Collect every line below that contains the string "series" and copy each one out in full. Treat uppercase and lowercase as different.

• [TASK MATERIAL]
:::::

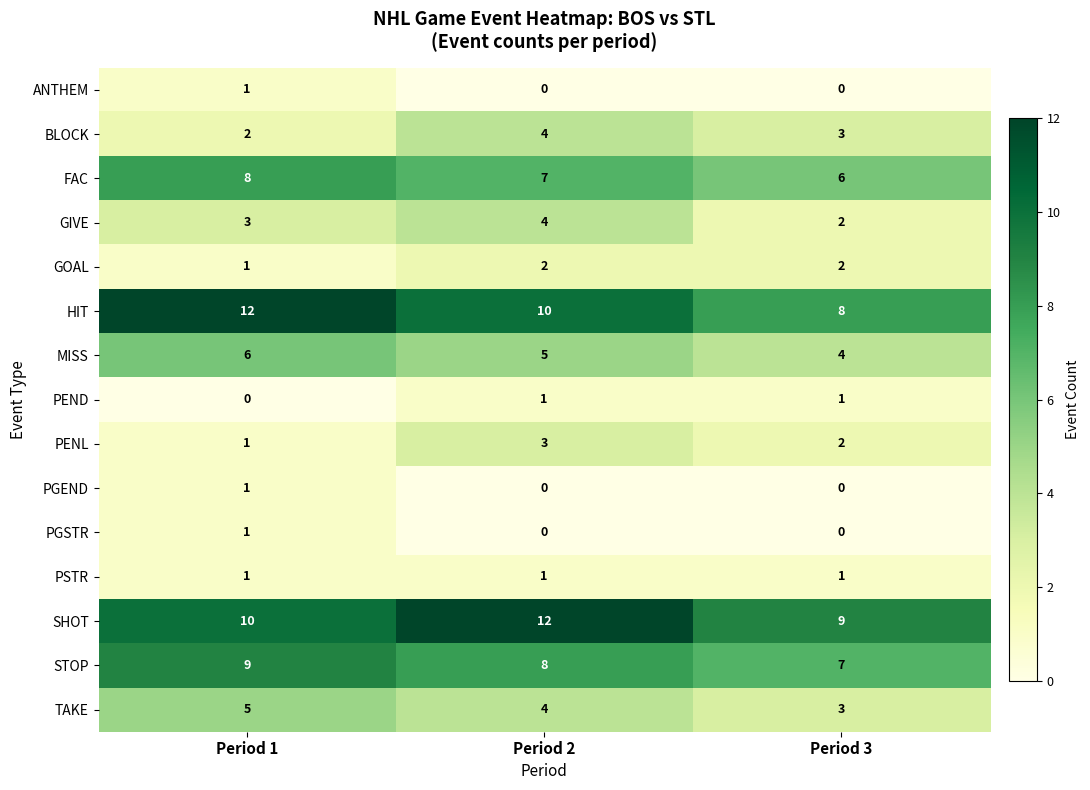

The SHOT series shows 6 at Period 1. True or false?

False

:::::

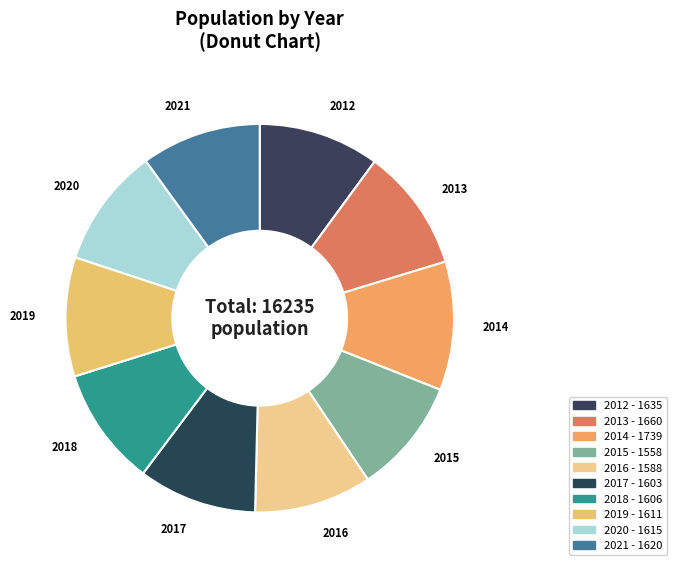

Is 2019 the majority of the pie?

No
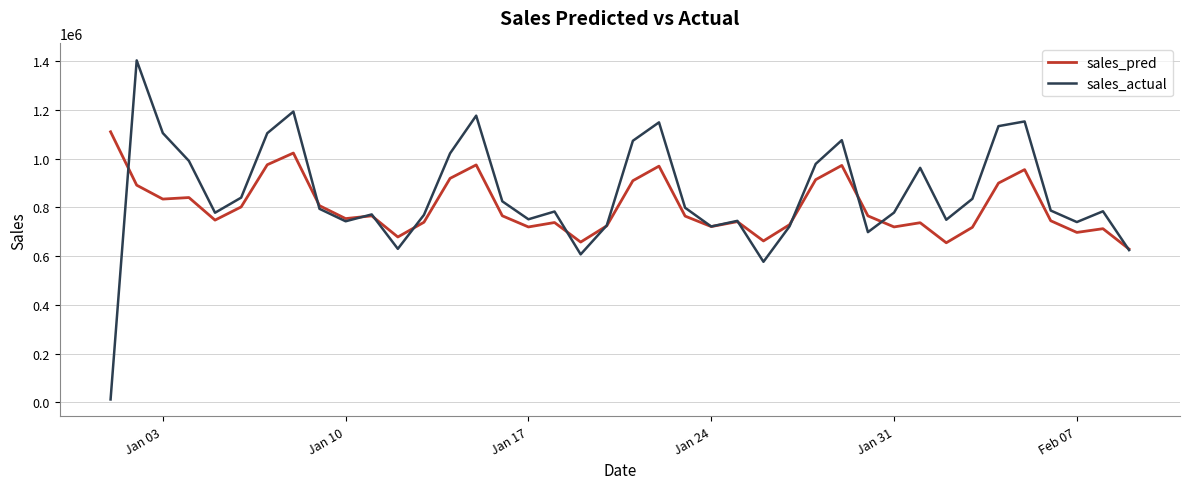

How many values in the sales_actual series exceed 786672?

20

:::::

• [SOLVED EXERCISE]
The SHOT series shows 6 at Period 1. True or false?
How many values in the sales_actual series exceed 786672?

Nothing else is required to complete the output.